#### Required action 1:
Copy the entries word for word, from the first line of the entries through the line that contains "There are no reviews yet.", including both ends, and leave out the pictures.

==== Extract provided ====

Mayukh Sen (@senatormayukh) is a James Beard Award-winning food and culture writer based in New York.
12:32 A.M., the study desk in my apartment, Williamsburg, Brooklyn, NY
My friend Sarah is in from Philly and sleeping on my couch. We’re watching Arthur, and it’s an episode where Francine is using too much toilet water. It’s Season 10. I’m deep in transcribing for this gigantic piece I got assigned about two weeks ago. It’s good money; I’ve spoken to 30 people for it. I’m taking continual breaks to monitor the situation unfolding at the Seattle Tacoma airport, where an airport employee apparently stole and crashed a plane. Scary shit! I’m flying for the first time in two years on Monday. I come across a clip of the guy talking to air traffic control saying that it’s “going to disappoint them to hear that I did this,” the people who love him. He calls himself “just a broken guy, got a few screws loose I guess. Never really knew it, until now.” Jesus.
Francine broke the toilet lid in a tussle with her sister, Katherine. No!
My friend Thora and I are texting looking for video of the plane crash. I’m getting MH370 flashbacks—it’s weird to be thinking about where I was when I saw that situation unfold, like, four years ago.
I’m in hell. 3,000 words of this piece are due by the end of the weekend. I’m not quite sure how I’ll do this—hosting a guest I love dearly and certainly don’t want to treat like shit, finishing a piece I care about and will pay two months of rent, and preparing for a reporting trip across the country that I’m taking on Monday. Freelancing makes me feel as if I’m in college again—I’m losing my mind balancing commitments and working deep into the night.
It’s a new episode and Arthur is talking about a fucking antique chair! I’m finishing two more transcriptions and going to bed. My whole body is yawning.
1:08, my bedroom, lights off
I give up on the transcriptions. I’m tired and I can’t stop reading about this Seattle mess. I’m so deep in this that I’m refreshing the homepage of Heavy dot com, never a good sign. Good night.
6:15, my bedroom, obviously
My alarm wakes me up. I’m searching Twitter for any updates on the Seattle crash and there’s nothing, really.
8:01, my bathroom
Taking a shower. Sarah’s still asleep.

==== Material provided ====

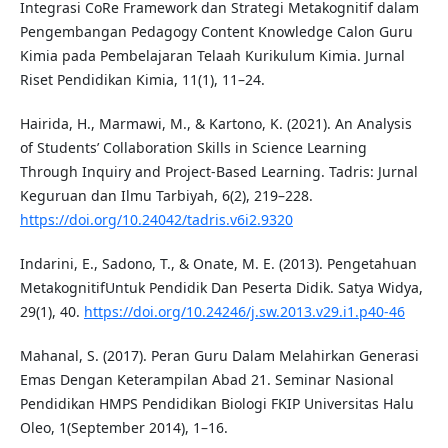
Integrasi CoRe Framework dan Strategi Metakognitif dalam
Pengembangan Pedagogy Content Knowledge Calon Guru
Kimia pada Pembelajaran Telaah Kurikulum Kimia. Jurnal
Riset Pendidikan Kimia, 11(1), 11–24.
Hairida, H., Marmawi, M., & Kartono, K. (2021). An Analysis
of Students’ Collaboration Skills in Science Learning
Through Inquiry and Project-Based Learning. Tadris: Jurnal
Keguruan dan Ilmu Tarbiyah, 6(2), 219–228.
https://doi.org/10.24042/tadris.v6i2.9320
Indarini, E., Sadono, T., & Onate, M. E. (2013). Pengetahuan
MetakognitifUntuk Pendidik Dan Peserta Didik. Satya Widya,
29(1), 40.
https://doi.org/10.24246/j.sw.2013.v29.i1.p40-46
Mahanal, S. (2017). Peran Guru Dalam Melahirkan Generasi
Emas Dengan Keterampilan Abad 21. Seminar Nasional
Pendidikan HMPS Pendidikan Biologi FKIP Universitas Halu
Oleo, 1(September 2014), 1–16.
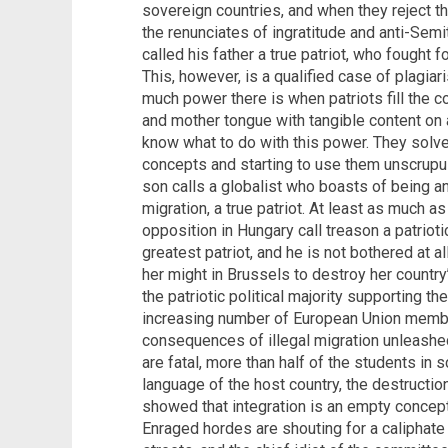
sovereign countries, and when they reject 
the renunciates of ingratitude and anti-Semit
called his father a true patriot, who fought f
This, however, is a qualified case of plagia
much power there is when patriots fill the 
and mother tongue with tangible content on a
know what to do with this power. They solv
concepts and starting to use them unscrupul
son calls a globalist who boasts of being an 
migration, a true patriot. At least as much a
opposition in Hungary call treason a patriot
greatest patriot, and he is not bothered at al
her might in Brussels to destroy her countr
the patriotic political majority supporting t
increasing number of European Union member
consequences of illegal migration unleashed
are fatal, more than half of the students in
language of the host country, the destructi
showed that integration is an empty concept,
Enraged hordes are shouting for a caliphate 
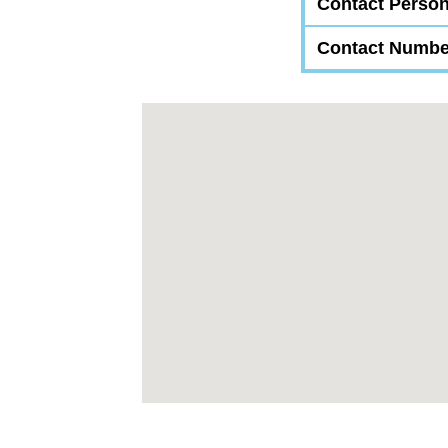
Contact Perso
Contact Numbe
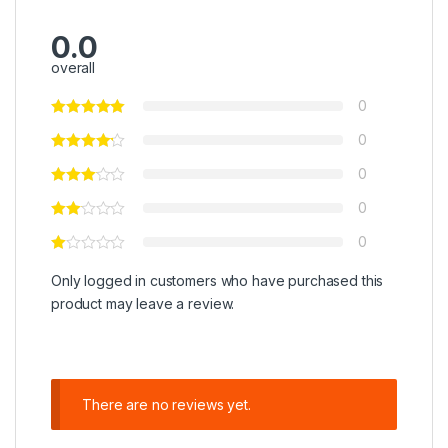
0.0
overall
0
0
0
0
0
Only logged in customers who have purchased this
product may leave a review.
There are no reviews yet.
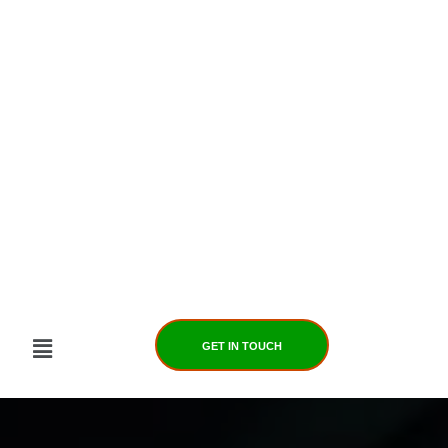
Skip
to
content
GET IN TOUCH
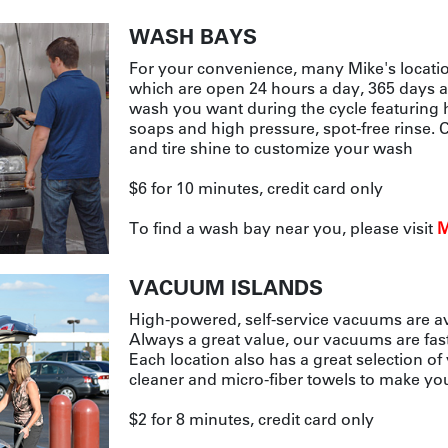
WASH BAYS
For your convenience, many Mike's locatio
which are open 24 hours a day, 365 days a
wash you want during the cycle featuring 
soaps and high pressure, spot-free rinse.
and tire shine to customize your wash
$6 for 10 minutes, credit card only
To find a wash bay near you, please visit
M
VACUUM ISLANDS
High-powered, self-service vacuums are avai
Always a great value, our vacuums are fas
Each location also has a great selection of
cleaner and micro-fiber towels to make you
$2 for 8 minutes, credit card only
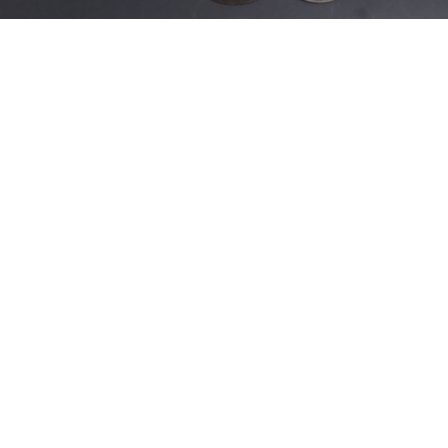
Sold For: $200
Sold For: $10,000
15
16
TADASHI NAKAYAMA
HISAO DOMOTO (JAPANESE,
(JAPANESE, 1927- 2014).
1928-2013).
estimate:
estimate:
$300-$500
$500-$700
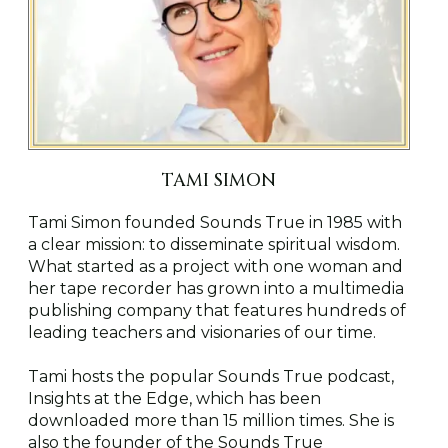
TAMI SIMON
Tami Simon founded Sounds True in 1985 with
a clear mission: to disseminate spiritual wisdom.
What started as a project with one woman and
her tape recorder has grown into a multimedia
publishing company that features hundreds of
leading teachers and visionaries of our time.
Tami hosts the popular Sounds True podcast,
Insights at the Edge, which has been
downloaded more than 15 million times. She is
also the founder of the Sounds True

====

#### Required action 2:
List every time of day the diary gives as the heading for a section.

#### Answer section 1:
Integrasi CoRe Framework dan Strategi Metakognitif dalam
Pengembangan Pedagogy Content Knowledge Calon Guru
Kimia pada Pembelajaran Telaah Kurikulum Kimia. Jurnal
Riset Pendidikan Kimia, 11(1), 11–24.
Hairida, H., Marmawi, M., & Kartono, K. (2021). An Analysis
of Students’ Collaboration Skills in Science Learning
Through Inquiry and Project-Based Learning. Tadris: Jurnal
Keguruan dan Ilmu Tarbiyah, 6(2), 219–228.
https://doi.org/10.24042/tadris.v6i2.9320
Indarini, E., Sadono, T., & Onate, M. E. (2013). Pengetahuan
MetakognitifUntuk Pendidik Dan Peserta Didik. Satya Widya,
29(1), 40.
https://doi.org/10.24246/j.sw.2013.v29.i1.p40-46
Mahanal, S. (2017). Peran Guru Dalam Melahirkan Generasi
Emas Dengan Keterampilan Abad 21. Seminar Nasional
Pendidikan HMPS Pendidikan Biologi FKIP Universitas Halu
Oleo, 1(September 2014), 1–16.
sovereign countries, and when they reject 
the renunciates of ingratitude and anti-Semit
called his father a true patriot, who fought f
This, however, is a qualified case of plagia
much power there is when patriots fill the 
and mother tongue with tangible content on a
know what to do with this power. They solv
concepts and starting to use them unscrupul
son calls a globalist who boasts of being an 
migration, a true patriot. At least as much a
opposition in Hungary call treason a patriot
greatest patriot, and he is not bothered at al
her might in Brussels to destroy her countr
the patriotic political majority supporting t
increasing number of European Union member
consequences of illegal migration unleashed
are fatal, more than half of the students in
language of the host country, the destructi
showed that integration is an empty concept,
Enraged hordes are shouting for a caliphate 
Contact Perso
Contact Numbe
0.0
overall
0
0
0
0
0
Only logged in customers who have purchased this
product may leave a review.
There are no reviews yet.

#### Answer section 2:
12:32 A.M.
1:08
6:15
8:01